Dickinson College recently reversed its decision to cut women’s varsity squash, reaching an agreement with the team’s counsel on Oct. 6. In addition to reinstating the program, the agreement calls for a gender equity review of athletics that will allow the college to develop and implement a gender equity plan by Aug. 31, 2022.
Arthur Bryant, of Bailey Glasser LLP and the team’s primary counsel, says the agreement is a “100% victory for women athletes at Dickinson.” He believes that it “creates an enormous opportunity for the school to become, if it wishes, a model for gender equity nationwide.”
The school’s gender equity plan will be developed by an individual or group approved by the women’s squash team, and it will be published on the Dickinson website.

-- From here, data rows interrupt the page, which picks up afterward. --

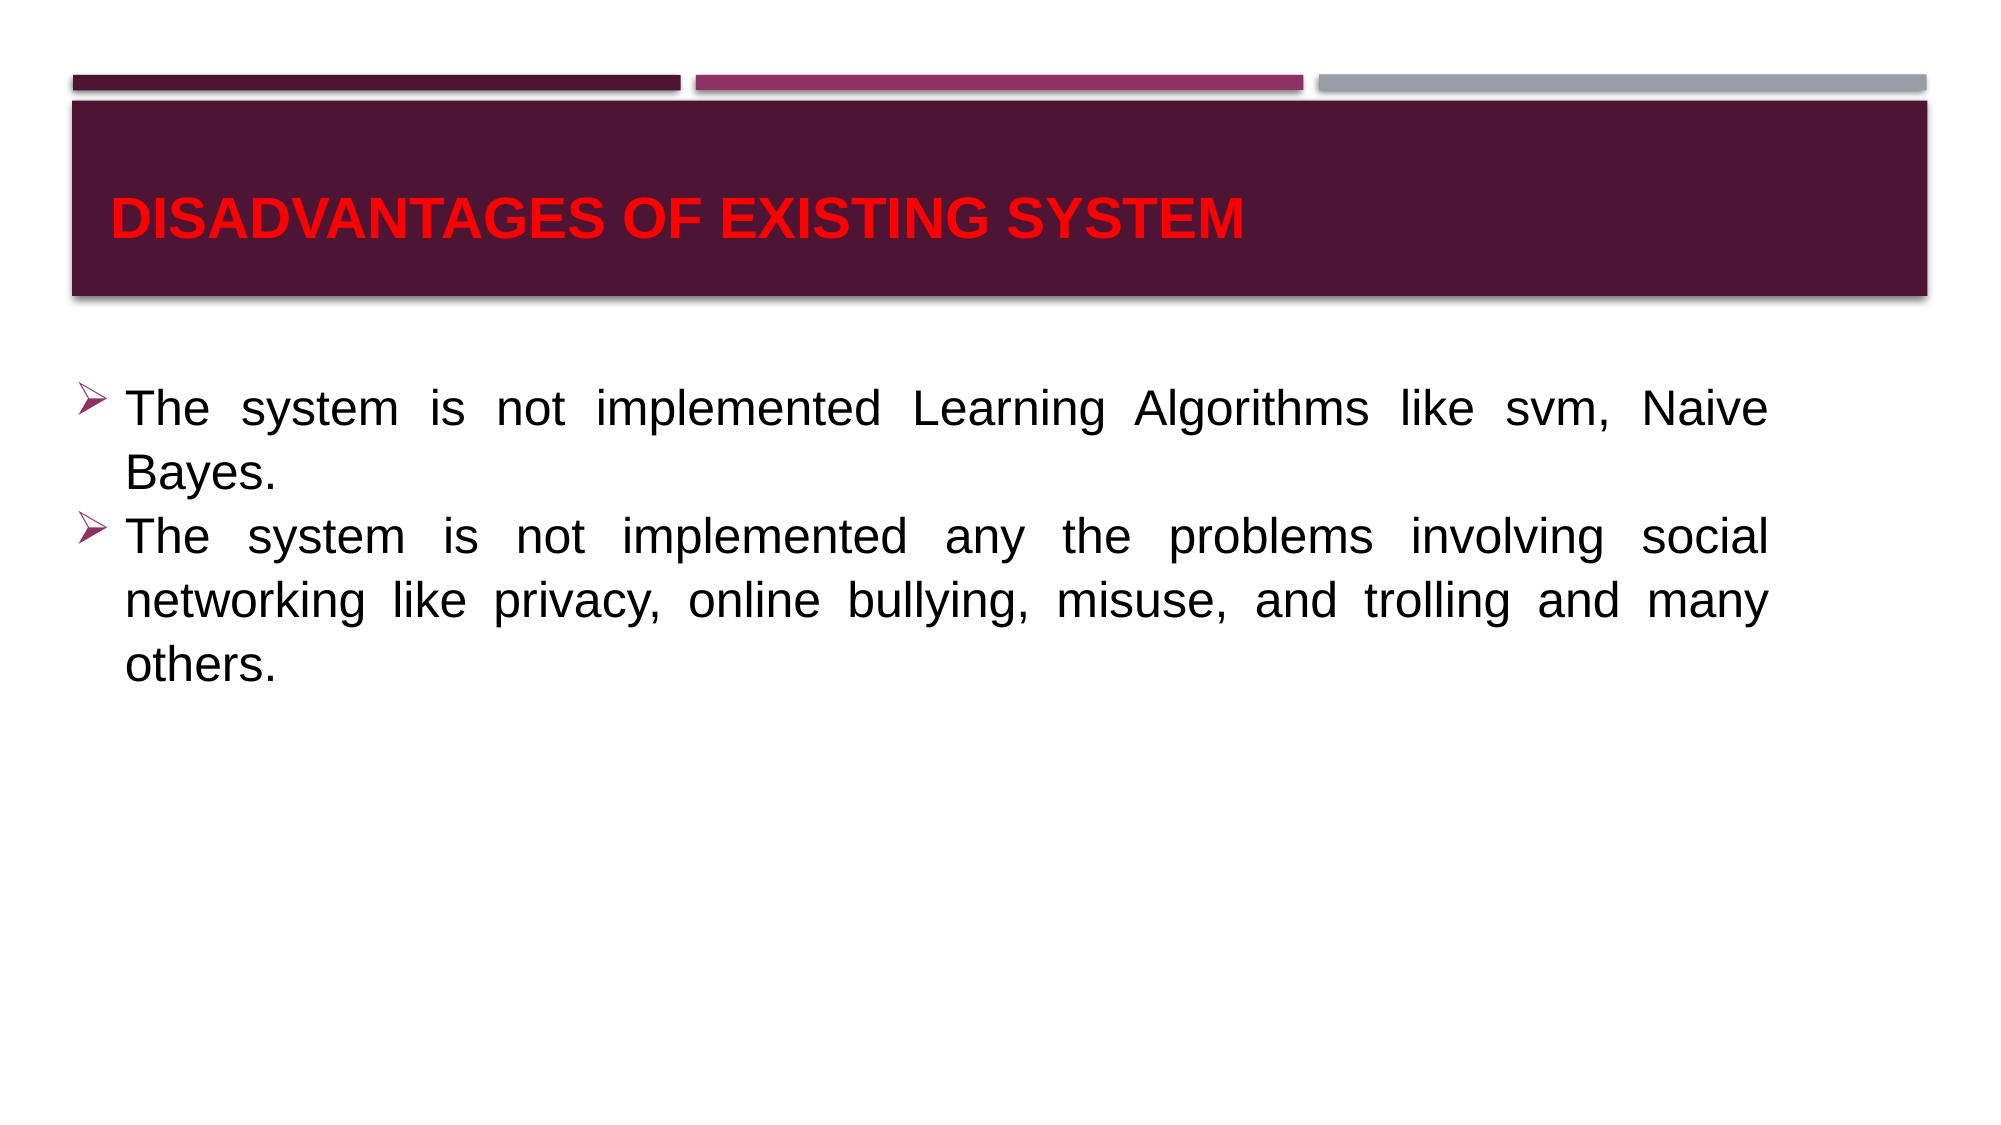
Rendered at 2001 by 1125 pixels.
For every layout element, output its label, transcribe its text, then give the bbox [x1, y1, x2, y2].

list The system is not implemented Learning Algorithms like svm, Naive Bayes. The system is not implemented any the problems involving social networking like privacy, online bullying, misuse, and trolling and many others. [59, 174, 1785, 889]
title Disadvantages of existing system [95, 91, 1905, 258]
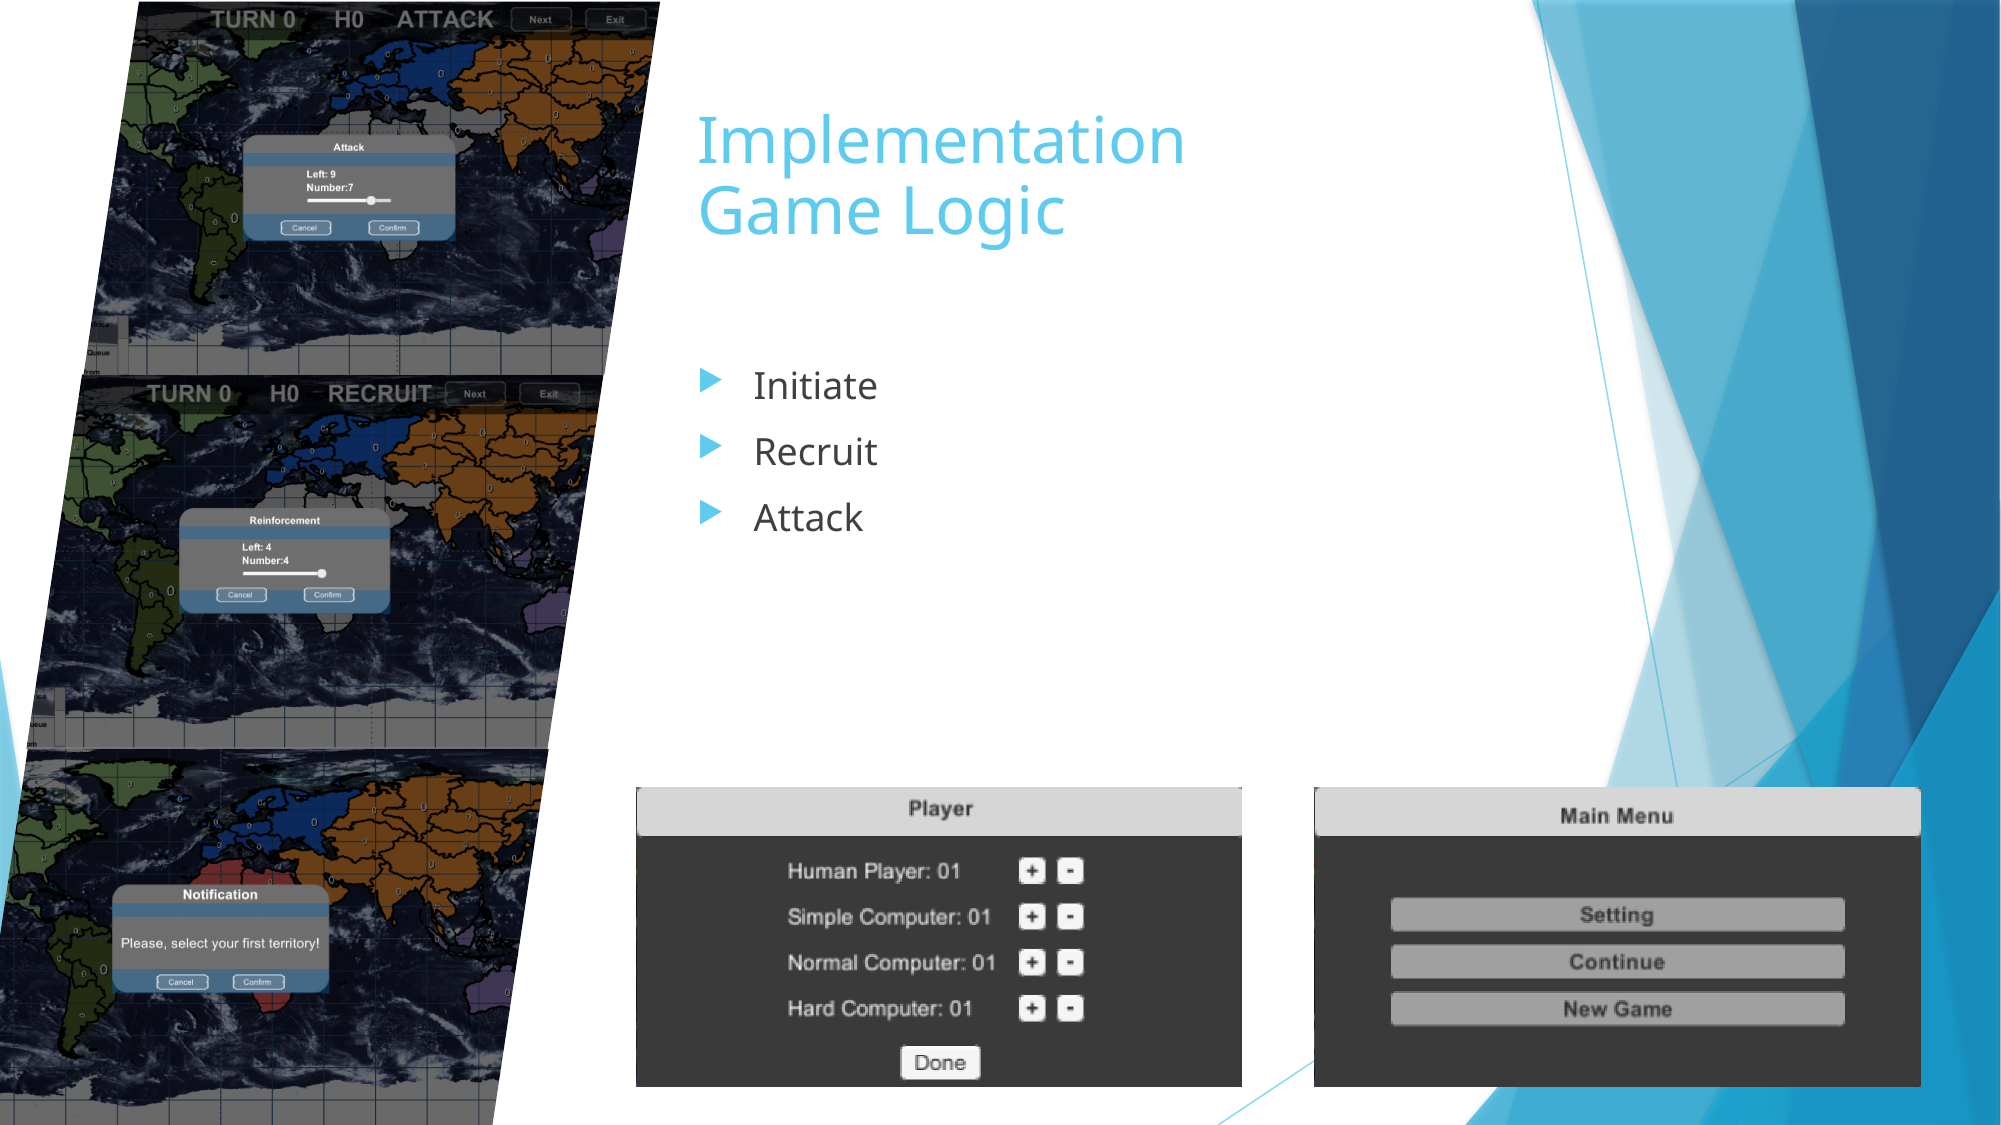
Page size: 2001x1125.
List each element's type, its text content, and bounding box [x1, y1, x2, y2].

picture [1314, 786, 1921, 1088]
title Implementation Game Logic [682, 99, 1522, 317]
list Initiate Recruit Attack [682, 354, 1522, 992]
picture [0, 1, 661, 1125]
picture [635, 786, 1242, 1088]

Once the plan is implemented, Dickinson has agreed to comply fully with Title IX by the 2023-24 academic year.
President Jones announced the decision to the student body via email, stating that “the college is committed to the long-term health of the women’s squash program and will dedicate appropriate resources to its success.” As a start, the college will pay the legal fees the team incurred to reach the agreement and supply free equipment to the team during the 21-22 and 22-23 seasons.
Jones wrote that though Dickinson “may not fully agree with the attorneys’ legal analysis…the better course toward our commitment to gender equity in sports at Dickinson is to maintain the women’s squash program.”
Bryant said of Jones’ statement that he believes “praise is due to the school and the president for realizing that it made a mistake and getting in compliance with the law.” He sees the gender equity plan as the key part of the agreement. The plan means to him “that women actually get equal opportunities to play and equal treatment and benefits as men.”
The “equal treatments and benefits” in the agreement include equal publicity, access to the Durden Athletic Training Center, and access to medical and athletic training for women’s and men’s athletics. Dickinson Athletic Director Joel Quattrone says his department “will make sure we are providing all our programs with the same level of care and support,” and maintains that equity “has always been our intention.”
One aspect of the situation that puzzled Bryant was the school’s choice to stand by the decision to move men’s varsity squash to club status. “I just don’t understand it,” he said. The two reasons the school gave Bryant for the decision were that a men’s varsity squash team would hurt Title IX compliance and that the team’s continued existence was restricted by the athletics budget.
Even given the school’s current decision about the men’s program, Bryant points to two institutions that were in similar positions – William & Mary and Dartmouth – where the men’s teams were reinstated soon after the women’s programs. Regardless of those outcomes, however, Quattrone said he did “not foresee any change” to the decision to transfer the men’s program to club status.
Bryant says that the “women’s squash team members at Dickinson are true heroes.” He feels that the reinstatement of the women’s program, the school’s agreement to formulate a gender equity plan, and the president’s public acknowledgement that Dickinson needs “to provide more opportunities to women athletes,” is “a tribute to the willingness of the women at Dickinson to stand up and fight.”